On Saturday 3rd June 2017 six members of the 1745 Association set out with backpacks, walking boots and waterproofs on an expedition to Ben Alder by Loch Ericht in the Highlands of Scotland to identify a possible location for the famous “Cluny’s cage”. This was the secret habitation where Cluny Macpherson concealed Charles Edward Stuart and others in September 1746 in the days immediately before a ship returned him to France following the Battle of Culloden and his subsequent period as a hunted fugitive in the Highlands and Islands. Although accounts from the period have given us a description of the cage as a concealed timber constructed and thatched habitation nestling under a rock face with a natural stone hearth and fireplace somewhere in the high wilderness of Ben Alder overlooking Loch Ericht, it seems that there has never been absolute certainty as to its exact location and a number of possibilities have been suggested and even marked on various maps over the years.
Having driven and then walked into this very remote area, the 1745 Association search team based themselves at Ben Alder Cottage Bothy on the west side of Loch Ericht before splitting into smaller groups to climb the hills and corries in the vicinity in search of likely possible locations for the famous “Cluny’s cage”. Accompanied by Glen MacDonald and Jim King, Steve Lord revisited the position where he believed the cage to have been from his previous visit to the area prior to writing his excellent book “Walking with Charlie”. Having concluded that, although a possible contender, for various the place did not entirely match the descriptions from contemporary accounts (most notably from the “Lyon in Mourning”) the trio set off back towards Ben Alder cottage. After short while Glen looked upwards with binoculars and spotted a place high on the steep and rocky slopes of the Ben Alder mass beneath the Sgairneach Mhor summit that looked more promising. There was just time to climb to it before the appointed R/V back at the Bothy and so he and Jim decided to tackle the high slopes in order to investigate further. After an arduous and exhausting climb up steep slopes and over rocks and boulders , they arrived at the lip of a craggy, heather covered platform nestling beneath a high vertical cliff approximately 650 meters above sea level. To their surprise, excitement and delight it quickly became apparent that this place matches the basis of those contemporary account descriptions.
In particular the niche is concealed from view from below, overlooks Loch Ericht and provides a commanding view of the surrounding areas to the south and west and across the south end of Loch Ericht.
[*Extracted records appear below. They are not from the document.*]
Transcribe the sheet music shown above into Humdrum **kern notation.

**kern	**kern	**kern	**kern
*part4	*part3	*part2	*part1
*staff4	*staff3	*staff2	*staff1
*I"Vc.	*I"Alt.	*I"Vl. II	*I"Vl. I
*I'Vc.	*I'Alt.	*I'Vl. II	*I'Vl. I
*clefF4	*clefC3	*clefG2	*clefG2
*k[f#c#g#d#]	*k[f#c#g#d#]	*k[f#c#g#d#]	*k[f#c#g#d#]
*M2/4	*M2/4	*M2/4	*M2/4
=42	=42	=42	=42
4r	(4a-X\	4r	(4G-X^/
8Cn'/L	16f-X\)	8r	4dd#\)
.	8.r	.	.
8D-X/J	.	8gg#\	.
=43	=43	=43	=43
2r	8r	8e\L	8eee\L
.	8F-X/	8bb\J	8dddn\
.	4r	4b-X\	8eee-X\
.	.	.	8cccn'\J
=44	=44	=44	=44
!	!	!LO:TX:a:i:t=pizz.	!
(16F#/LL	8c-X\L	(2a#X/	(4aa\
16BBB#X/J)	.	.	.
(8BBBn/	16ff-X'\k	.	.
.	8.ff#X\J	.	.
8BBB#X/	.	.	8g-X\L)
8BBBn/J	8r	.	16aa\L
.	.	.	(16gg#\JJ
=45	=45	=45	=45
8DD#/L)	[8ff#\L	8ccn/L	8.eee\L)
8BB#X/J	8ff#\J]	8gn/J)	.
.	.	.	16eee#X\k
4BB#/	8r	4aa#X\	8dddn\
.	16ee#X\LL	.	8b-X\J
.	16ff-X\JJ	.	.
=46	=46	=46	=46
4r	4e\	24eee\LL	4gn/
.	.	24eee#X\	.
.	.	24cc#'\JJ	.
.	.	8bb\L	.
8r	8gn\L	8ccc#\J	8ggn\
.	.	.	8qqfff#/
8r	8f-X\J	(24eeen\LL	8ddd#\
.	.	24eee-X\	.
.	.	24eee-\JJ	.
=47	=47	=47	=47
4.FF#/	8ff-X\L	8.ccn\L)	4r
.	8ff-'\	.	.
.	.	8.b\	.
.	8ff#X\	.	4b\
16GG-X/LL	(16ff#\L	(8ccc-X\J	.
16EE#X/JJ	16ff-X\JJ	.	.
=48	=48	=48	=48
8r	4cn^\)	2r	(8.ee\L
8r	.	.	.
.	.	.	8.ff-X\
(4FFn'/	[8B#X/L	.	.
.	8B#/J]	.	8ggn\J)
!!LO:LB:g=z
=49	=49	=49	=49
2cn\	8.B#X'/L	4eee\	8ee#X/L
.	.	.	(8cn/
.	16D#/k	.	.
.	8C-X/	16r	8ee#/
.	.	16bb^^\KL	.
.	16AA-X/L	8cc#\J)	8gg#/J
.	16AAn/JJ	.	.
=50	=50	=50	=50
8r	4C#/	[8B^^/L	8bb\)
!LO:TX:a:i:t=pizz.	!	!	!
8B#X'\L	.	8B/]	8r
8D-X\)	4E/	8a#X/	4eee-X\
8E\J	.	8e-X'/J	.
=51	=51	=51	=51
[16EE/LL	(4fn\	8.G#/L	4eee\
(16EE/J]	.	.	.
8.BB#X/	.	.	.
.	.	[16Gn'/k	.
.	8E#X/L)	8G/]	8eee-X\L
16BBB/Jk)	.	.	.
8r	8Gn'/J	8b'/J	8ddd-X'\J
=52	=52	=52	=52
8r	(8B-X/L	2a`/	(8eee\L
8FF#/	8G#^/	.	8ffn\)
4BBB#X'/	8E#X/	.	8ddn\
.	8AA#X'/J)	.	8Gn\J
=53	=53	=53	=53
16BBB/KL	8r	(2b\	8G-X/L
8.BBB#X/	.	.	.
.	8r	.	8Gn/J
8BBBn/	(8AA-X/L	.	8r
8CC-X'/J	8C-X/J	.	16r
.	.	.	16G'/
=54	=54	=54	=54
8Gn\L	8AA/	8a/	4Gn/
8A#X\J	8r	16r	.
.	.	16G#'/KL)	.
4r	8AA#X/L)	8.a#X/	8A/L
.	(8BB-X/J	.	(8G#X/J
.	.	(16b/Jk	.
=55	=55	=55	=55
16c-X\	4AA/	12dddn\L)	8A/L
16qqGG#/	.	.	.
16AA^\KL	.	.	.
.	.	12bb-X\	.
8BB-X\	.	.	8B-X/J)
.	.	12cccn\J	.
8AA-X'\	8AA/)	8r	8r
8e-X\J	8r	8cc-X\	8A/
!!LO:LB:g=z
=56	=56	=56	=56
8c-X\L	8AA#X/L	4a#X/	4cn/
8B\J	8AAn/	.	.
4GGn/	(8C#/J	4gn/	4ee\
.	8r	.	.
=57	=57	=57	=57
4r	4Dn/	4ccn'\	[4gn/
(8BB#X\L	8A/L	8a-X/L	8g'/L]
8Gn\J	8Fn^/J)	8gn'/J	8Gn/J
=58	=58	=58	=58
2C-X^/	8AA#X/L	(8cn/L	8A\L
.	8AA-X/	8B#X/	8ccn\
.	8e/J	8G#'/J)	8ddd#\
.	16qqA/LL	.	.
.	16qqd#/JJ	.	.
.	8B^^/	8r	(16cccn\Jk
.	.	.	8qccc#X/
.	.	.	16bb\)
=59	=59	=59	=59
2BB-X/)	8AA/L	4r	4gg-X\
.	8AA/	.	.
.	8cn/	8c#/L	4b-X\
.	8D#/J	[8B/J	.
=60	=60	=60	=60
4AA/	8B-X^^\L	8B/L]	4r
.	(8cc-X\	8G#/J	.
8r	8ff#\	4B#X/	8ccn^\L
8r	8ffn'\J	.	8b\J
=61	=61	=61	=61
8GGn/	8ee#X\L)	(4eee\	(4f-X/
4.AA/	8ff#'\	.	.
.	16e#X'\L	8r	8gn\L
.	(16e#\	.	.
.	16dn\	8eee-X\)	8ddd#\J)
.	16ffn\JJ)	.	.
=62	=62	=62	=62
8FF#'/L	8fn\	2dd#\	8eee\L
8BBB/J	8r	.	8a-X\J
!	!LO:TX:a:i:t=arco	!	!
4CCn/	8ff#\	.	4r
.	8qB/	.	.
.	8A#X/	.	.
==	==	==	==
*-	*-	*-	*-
Most interesting also was the fact that at the rear of the flat area upon which the Cage might have stood were two enormous rocks leaning inwards against each other and topped with a capstone forming a natural fireplace above which smoke could have risen through a series of natural stone channel chimneys and then lost from view and totally dissipated against the vertical cliffs to the rear. In this way it is known that tell-tale smoke from fires for cooking and heat from the cage were concealed from possible redcoat patrols in the glen below. This all matches descriptions from contemporary accounts. Furthermore, the underside of the stones in this natural rock hearth have a dark blackened appearance suggesting that a fire may indeed have burned there at some time – although certainly not in recent times or years. Although the place nowadays has no trees, which seems contrary to the description of the cage as being concealed in a “thicket of trees”, it is seemingly well known that the area had many more trees in the mid 18th century than it now does.
Has the 1745 Association therefore found the true location of “Cluny’s Cage” where Bonnie Prince Charlie was concealed in 1746? Who knows? Possibly! Whilst others may perhaps have discovered other likely locations, the 1745 Association believes that it has found a strong contender that ticks many of the boxes suggested to us by contemporary accounts. The association will now consider what further research or archaeology may be required and/or feasible and affordable in order to establish this beyond reasonable doubt. To be continued……………!!